California’s COVID-19 state of emergency will end on February 28, 2023, nearly three years after it began, officials in Governor Gavin Newsom’s office announced today.
The announcement came as new variants raise fears of another deadly winter spike across the country and test positivity rates stabilize in California after a nearly three-month decline. More than 95,000 Californians have died from COVID-19, according to state data.
The state of emergency has given Newsom sweeping, often controversial, powers to issue mask-wearing mandates and temporary stay-at-home orders in a bid to slow the spread of the virus. It also allowed the governor to secure billions of dollars in untendered emergency response contracts with testing facilities, personal protective equipment suppliers and temp agencies. Some of these contracts were with previously unproven providers who did not provide services.

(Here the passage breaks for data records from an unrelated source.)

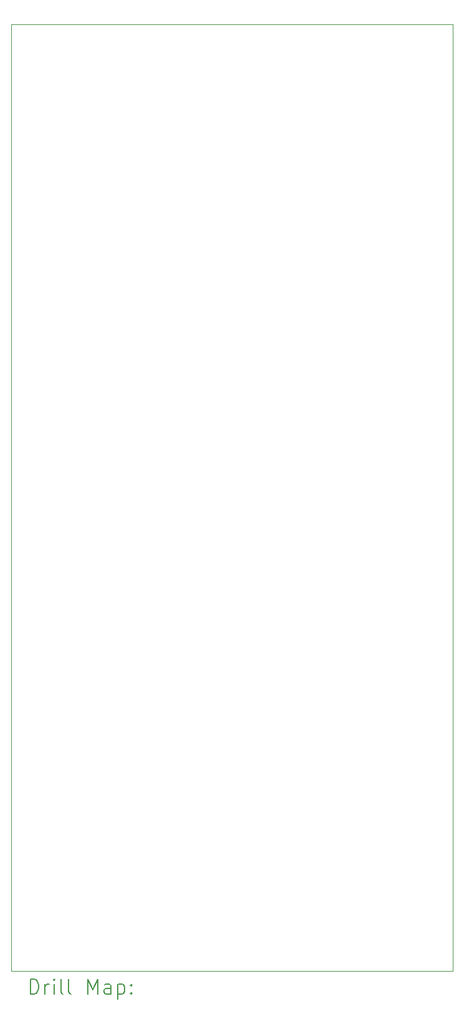
<source format=gbr>
%TF.GenerationSoftware,KiCad,Pcbnew,7.0.7-7.0.7~ubuntu22.04.1*%
%TF.CreationDate,2023-09-23T22:53:49+02:00*%
%TF.ProjectId,MS20-VCF,4d533230-2d56-4434-962e-6b696361645f,rev?*%
%TF.SameCoordinates,Original*%
%TF.FileFunction,Drillmap*%
%TF.FilePolarity,Positive*%
%FSLAX45Y45*%
G04 Gerber Fmt 4.5, Leading zero omitted, Abs format (unit mm)*
G04 Created by KiCad (PCBNEW 7.0.7-7.0.7~ubuntu22.04.1) date 2023-09-23 22:53:49*
%MOMM*%
%LPD*%
G01*
G04 APERTURE LIST*
%ADD10C,0.050000*%
%ADD11C,0.200000*%
G04 APERTURE END LIST*
D10*
X23700000Y-2700000D02*
X23700000Y-15550000D01*
X17700000Y-15550000D02*
X17700000Y-15100000D01*
X17700000Y-2700000D02*
X17700000Y-15100000D01*
X23700000Y-15550000D02*
X17700000Y-15550000D01*
X17700000Y-2700000D02*
X23700000Y-2700000D01*
D11*
X17958277Y-15863984D02*
X17958277Y-15663984D01*
X17958277Y-15663984D02*
X18005896Y-15663984D01*
X18005896Y-15663984D02*
X18034467Y-15673508D01*
X18034467Y-15673508D02*
X18053515Y-15692555D01*
X18053515Y-15692555D02*
X18063039Y-15711603D01*
X18063039Y-15711603D02*
X18072562Y-15749698D01*
X18072562Y-15749698D02*
X18072562Y-15778269D01*
X18072562Y-15778269D02*
X18063039Y-15816365D01*
X18063039Y-15816365D02*
X18053515Y-15835412D01*
X18053515Y-15835412D02*
X18034467Y-15854460D01*
X18034467Y-15854460D02*
X18005896Y-15863984D01*
X18005896Y-15863984D02*
X17958277Y-15863984D01*
X18158277Y-15863984D02*
X18158277Y-15730650D01*
X18158277Y-15768746D02*
X18167801Y-15749698D01*
X18167801Y-15749698D02*
X18177324Y-15740174D01*
X18177324Y-15740174D02*
X18196372Y-15730650D01*
X18196372Y-15730650D02*
X18215420Y-15730650D01*
X18282086Y-15863984D02*
X18282086Y-15730650D01*
X18282086Y-15663984D02*
X18272562Y-15673508D01*
X18272562Y-15673508D02*
X18282086Y-15683031D01*
X18282086Y-15683031D02*
X18291610Y-15673508D01*
X18291610Y-15673508D02*
X18282086Y-15663984D01*
X18282086Y-15663984D02*
X18282086Y-15683031D01*
X18405896Y-15863984D02*
X18386848Y-15854460D01*
X18386848Y-15854460D02*
X18377324Y-15835412D01*
X18377324Y-15835412D02*
X18377324Y-15663984D01*
X18510658Y-15863984D02*
X18491610Y-15854460D01*
X18491610Y-15854460D02*
X18482086Y-15835412D01*
X18482086Y-15835412D02*
X18482086Y-15663984D01*
X18739229Y-15863984D02*
X18739229Y-15663984D01*
X18739229Y-15663984D02*
X18805896Y-15806841D01*
X18805896Y-15806841D02*
X18872562Y-15663984D01*
X18872562Y-15663984D02*
X18872562Y-15863984D01*
X19053515Y-15863984D02*
X19053515Y-15759222D01*
X19053515Y-15759222D02*
X19043991Y-15740174D01*
X19043991Y-15740174D02*
X19024943Y-15730650D01*
X19024943Y-15730650D02*
X18986848Y-15730650D01*
X18986848Y-15730650D02*
X18967801Y-15740174D01*
X19053515Y-15854460D02*
X19034467Y-15863984D01*
X19034467Y-15863984D02*
X18986848Y-15863984D01*
X18986848Y-15863984D02*
X18967801Y-15854460D01*
X18967801Y-15854460D02*
X18958277Y-15835412D01*
X18958277Y-15835412D02*
X18958277Y-15816365D01*
X18958277Y-15816365D02*
X18967801Y-15797317D01*
X18967801Y-15797317D02*
X18986848Y-15787793D01*
X18986848Y-15787793D02*
X19034467Y-15787793D01*
X19034467Y-15787793D02*
X19053515Y-15778269D01*
X19148753Y-15730650D02*
X19148753Y-15930650D01*
X19148753Y-15740174D02*
X19167801Y-15730650D01*
X19167801Y-15730650D02*
X19205896Y-15730650D01*
X19205896Y-15730650D02*
X19224943Y-15740174D01*
X19224943Y-15740174D02*
X19234467Y-15749698D01*
X19234467Y-15749698D02*
X19243991Y-15768746D01*
X19243991Y-15768746D02*
X19243991Y-15825888D01*
X19243991Y-15825888D02*
X19234467Y-15844936D01*
X19234467Y-15844936D02*
X19224943Y-15854460D01*
X19224943Y-15854460D02*
X19205896Y-15863984D01*
X19205896Y-15863984D02*
X19167801Y-15863984D01*
X19167801Y-15863984D02*
X19148753Y-15854460D01*
X19329705Y-15844936D02*
X19339229Y-15854460D01*
X19339229Y-15854460D02*
X19329705Y-15863984D01*
X19329705Y-15863984D02*
X19320182Y-15854460D01*
X19320182Y-15854460D02*
X19329705Y-15844936D01*
X19329705Y-15844936D02*
X19329705Y-15863984D01*
X19329705Y-15740174D02*
X19339229Y-15749698D01*
X19339229Y-15749698D02*
X19329705Y-15759222D01*
X19329705Y-15759222D02*
X19320182Y-15749698D01*
X19320182Y-15749698D02*
X19329705Y-15740174D01*
X19329705Y-15740174D02*
X19329705Y-15759222D01*
M02*

</source>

Today, 27 provisions of the 74 decrees issued under the state of emergency remain in force, officials said. More than 500 provisions have already been finalized . The Newsom administration did not allow the press to name senior officials who attended an embargoed press conference on ending the state of emergency.
“The state of emergency was an effective and necessary tool that we used to protect our state, and we wouldn’t have gotten to this point without it,” Newsom said in a statement. “With the operational readiness we have developed and the measures we will continue to employ in the future, California is ready to phase out this tool.”
The length of the state of emergency has been controversial among Republican leaders in the state who sought to overthrow the governor’s power during a Senate emergency session in March . The resolution to end the state of emergency was defeated 8-4 , with senators voting along party lines. At the time, representatives of frontline health workers, including the California Hospital Association, said the flexibilities allowed by the executive orders were key to expanding capacity. It allowed health officials to hire thousands of foreign workers who generally need a California license to practice, among other emergency measures.
“The state of emergency was an effective and necessary tool that we used to protect our state, and we wouldn’t have gotten to this point without it.” Gavin Newsom
In February, the administration unveiled the SMARTER plan, its $3.2 billion long-term strategy to fight COVID-19 . The strategy outlined preparedness measures such as stockpiling 75 million masks, increasing testing capacity to half a million tests per day, and investing in health workers and community health organizations. local.
The launch of the SMARTER plan was key to eliminating the need for emergency supplies, officials said.
“The administration has determined that reversing the remaining 27 provisions of the executive order will have largely minimal operational impact,” an unnamed official said.
The administration plans to seek permanent legislative changes to two temporary provisions authorized by the executive order: allowing nurses to order and administer antiviral treatments for COVID-19 such as PAXLOVID, and allowing lab assistants to process tests. COVID-19.